Extrait fourni:
-------------------------

5. Le droit à la réparation demandée

[16]           Les questions qui restent à trancher concernent la détermination du montant des dommages‑intérêts et des dépens à accorder. En plus d’une injonction permanente et des autres indemnités établies dans l’ordonnance que je rends en même temps que les présents motifs, les demanderesses sollicitent trois types d’indemnité : a) dommages‑intérêts préétablis pour la contrefaçon des œuvres protégées; b) dommages‑intérêts ou recouvrement de profits liés à la contrefaçon des marques de commerce; c) dommages‑intérêts punitifs. J’examinerai chacune des indemnités séparément.

 

5.1              Les dommages‑intérêts pour la violation du droit d’auteur

[17]           Les demanderesses sont titulaires des droits liés à deux œuvres protégées. Des imitations de ces deux œuvres ont été trouvées dans le magasin K2 Fashions. Par conséquent, les demanderesses ont droit à des dommages‑intérêts et au recouvrement des profits réalisés par les défendeurs à l’égard de la contrefaçon des œuvres protégées.

-------------------------

Tâches à réaliser:
1) Restituez telles quelles les lignes des entrées comprises entre celle qui contient « elevation (m): 869 » et la fin des entrées, ces deux bornes incluses.
2) Reprenez l'extrait sur les dommages‑intérêts pour violation du droit d'auteur et poursuivez-le à partir de sa dernière phrase.

-------------------------

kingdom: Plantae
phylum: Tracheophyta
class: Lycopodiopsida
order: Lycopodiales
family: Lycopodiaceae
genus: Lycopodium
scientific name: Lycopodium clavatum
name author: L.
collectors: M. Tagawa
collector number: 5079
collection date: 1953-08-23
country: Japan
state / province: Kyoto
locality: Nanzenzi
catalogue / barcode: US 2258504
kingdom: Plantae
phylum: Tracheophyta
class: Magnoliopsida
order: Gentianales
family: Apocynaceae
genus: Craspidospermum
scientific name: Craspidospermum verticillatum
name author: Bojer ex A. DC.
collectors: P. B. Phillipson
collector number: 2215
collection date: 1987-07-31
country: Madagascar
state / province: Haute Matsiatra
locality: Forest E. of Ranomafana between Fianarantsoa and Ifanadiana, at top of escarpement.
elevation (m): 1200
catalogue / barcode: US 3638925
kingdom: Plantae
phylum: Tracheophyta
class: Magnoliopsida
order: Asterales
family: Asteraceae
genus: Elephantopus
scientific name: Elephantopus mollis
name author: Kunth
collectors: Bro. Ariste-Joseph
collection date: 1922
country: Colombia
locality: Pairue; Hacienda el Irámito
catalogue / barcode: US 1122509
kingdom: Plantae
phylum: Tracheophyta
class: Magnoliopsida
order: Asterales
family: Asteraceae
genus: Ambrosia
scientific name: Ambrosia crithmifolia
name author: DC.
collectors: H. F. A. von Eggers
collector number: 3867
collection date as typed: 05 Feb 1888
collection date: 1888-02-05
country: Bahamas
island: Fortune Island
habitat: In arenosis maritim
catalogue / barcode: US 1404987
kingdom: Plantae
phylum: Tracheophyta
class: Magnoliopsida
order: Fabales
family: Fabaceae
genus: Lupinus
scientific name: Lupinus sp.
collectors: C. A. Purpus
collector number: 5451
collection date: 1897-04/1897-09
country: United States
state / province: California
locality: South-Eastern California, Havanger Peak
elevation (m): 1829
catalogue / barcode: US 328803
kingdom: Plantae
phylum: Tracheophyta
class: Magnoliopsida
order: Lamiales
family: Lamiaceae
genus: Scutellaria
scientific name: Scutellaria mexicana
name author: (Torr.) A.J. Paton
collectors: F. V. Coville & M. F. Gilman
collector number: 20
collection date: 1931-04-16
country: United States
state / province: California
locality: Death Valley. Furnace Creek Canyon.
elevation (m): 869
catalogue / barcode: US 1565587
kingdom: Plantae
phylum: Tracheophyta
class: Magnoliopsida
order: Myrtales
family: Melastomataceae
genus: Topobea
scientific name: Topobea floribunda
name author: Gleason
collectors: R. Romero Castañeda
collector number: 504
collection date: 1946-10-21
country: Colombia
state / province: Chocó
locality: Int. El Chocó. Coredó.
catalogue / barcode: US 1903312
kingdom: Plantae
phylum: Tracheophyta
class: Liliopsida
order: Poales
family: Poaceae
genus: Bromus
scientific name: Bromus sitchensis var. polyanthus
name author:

-------------------------

Liste des réponses:
1)
elevation (m): 869
catalogue / barcode: US 1565587
kingdom: Plantae
phylum: Tracheophyta
class: Magnoliopsida
order: Myrtales
family: Melastomataceae
genus: Topobea
scientific name: Topobea floribunda
name author: Gleason
collectors: R. Romero Castañeda
collector number: 504
collection date: 1946-10-21
country: Colombia
state / province: Chocó
locality: Int. El Chocó. Coredó.
catalogue / barcode: US 1903312
kingdom: Plantae
phylum: Tracheophyta
class: Liliopsida
order: Poales
family: Poaceae
genus: Bromus
scientific name: Bromus sitchensis var. polyanthus
name author:

2)
 

[18]           Comme l’autorise l’article 38.1 de la Loi sur le droit d’auteur, les demanderesses ont opté pour des dommages‑intérêts préétablis. En vertu du paragraphe 38(1) de la Loi sur le droit d’auteur, les demanderesses, en tant que titulaires du droit d’auteur, peuvent choisir de recouvrer des dommages‑intérêts préétablis « dont le montant, d’au moins 500 $ et d’au plus 20 000 $, est déterminé selon ce que le tribunal estime équitable en l’occurrence ».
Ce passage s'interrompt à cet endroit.